Gaza conducts first local election in two decades amid rubble, with residents demanding solutions over slogans
On 23 April 2026, the municipality of Deir el‑Balah in the Gaza Strip staged the first local election since 2005, an event that unfolded amid the shattered infrastructure and ongoing humanitarian crisis that have defined the territory for more than a decade.
Despite the conspicuous absence of functional polling stations, reliable electricity, and any semblance of normal civic administration, municipal officials proceeded with a ballot process that relied on a patchwork of hastily assembled voting booths, imported ballot boxes, and a workforce of volunteers whose primary qualification appeared to be proximity to the conflict zone rather than professional electoral expertise.
Voters, many of whom have endured repeated displacements and the palpable threat of renewed hostilities, expressed a uniform demand for ‘solutions, not slogans,’ a refrain that implicitly castigates the chronic inability of governing bodies to translate rhetorical commitments into tangible reconstruction, services, or security provisions.
The election’s logistical shortcomings, ranging from the absence of independent observers to the reliance on ad‑hoc vote‑counting procedures conducted in makeshift rooms adjacent to damaged municipal offices, illuminate a broader pattern wherein formal democratic exercises are permitted to proceed while the underlying institutional framework necessary for credible governance remains conspicuously underfunded and fragmented.

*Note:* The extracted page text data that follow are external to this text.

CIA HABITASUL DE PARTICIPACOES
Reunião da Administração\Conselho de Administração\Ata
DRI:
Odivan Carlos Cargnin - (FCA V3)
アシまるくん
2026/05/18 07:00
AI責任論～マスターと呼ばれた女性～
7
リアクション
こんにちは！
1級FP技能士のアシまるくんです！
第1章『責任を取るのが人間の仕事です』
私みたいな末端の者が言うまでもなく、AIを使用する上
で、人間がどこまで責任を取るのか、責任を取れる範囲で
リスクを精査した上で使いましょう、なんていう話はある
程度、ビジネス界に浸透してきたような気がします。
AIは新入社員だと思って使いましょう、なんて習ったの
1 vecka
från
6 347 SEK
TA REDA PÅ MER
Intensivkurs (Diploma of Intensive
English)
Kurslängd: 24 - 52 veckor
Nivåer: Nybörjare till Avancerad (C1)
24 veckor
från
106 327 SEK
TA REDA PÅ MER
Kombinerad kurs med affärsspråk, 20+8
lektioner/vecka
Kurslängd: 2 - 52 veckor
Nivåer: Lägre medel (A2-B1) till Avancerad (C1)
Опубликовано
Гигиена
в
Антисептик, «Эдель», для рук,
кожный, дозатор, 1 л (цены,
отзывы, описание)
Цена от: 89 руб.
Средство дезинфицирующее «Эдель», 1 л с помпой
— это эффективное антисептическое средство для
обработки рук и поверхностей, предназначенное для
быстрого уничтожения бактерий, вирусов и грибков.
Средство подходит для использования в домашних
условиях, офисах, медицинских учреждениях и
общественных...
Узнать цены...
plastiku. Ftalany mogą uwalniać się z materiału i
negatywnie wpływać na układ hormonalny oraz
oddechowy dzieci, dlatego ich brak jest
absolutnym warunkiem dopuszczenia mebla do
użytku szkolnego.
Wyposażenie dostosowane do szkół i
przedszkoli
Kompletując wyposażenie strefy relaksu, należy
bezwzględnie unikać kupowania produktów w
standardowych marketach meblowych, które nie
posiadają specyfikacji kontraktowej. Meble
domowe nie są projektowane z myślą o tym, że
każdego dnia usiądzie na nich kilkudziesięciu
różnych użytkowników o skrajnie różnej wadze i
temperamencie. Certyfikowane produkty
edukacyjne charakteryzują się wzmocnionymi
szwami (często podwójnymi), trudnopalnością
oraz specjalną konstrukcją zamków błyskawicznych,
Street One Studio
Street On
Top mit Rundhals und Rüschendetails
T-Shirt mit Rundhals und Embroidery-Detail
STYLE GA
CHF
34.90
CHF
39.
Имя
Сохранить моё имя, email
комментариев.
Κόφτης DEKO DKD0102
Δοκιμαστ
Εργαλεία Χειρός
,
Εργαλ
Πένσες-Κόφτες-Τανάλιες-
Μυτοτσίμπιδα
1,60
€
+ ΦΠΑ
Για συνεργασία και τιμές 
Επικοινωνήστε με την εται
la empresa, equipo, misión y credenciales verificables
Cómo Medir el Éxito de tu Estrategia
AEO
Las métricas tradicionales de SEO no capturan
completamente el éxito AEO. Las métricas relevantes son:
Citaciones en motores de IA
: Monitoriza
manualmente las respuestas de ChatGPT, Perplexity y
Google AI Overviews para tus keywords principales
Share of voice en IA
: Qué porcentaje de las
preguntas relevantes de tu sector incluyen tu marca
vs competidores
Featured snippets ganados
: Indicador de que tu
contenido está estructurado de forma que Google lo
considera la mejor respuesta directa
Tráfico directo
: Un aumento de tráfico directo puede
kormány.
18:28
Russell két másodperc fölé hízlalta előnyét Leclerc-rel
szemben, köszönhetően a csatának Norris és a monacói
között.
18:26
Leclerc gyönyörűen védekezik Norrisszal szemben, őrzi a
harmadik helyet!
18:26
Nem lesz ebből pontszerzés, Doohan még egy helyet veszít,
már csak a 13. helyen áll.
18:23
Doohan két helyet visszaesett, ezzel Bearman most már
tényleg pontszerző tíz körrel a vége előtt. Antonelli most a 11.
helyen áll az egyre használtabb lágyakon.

In effect, the act of casting ballots under the shadow of ruined schools and hospitals serves as a symbolic gesture that allows authorities to claim a veneer of normalcy without addressing the substantive deficits in public services that have persisted since the 2023 escalation.
The paradox of celebrating a democratic milestone while the population continues to navigate daily shortages of water, electricity, and medical care underscores the entrenched disconnect between nominal political processes and the material realities that any legitimate administration must ultimately resolve, a disconnect that, in the absence of substantive policy change, is likely to render future elections little more than ritualized reaffirmations of an ineffective status quo.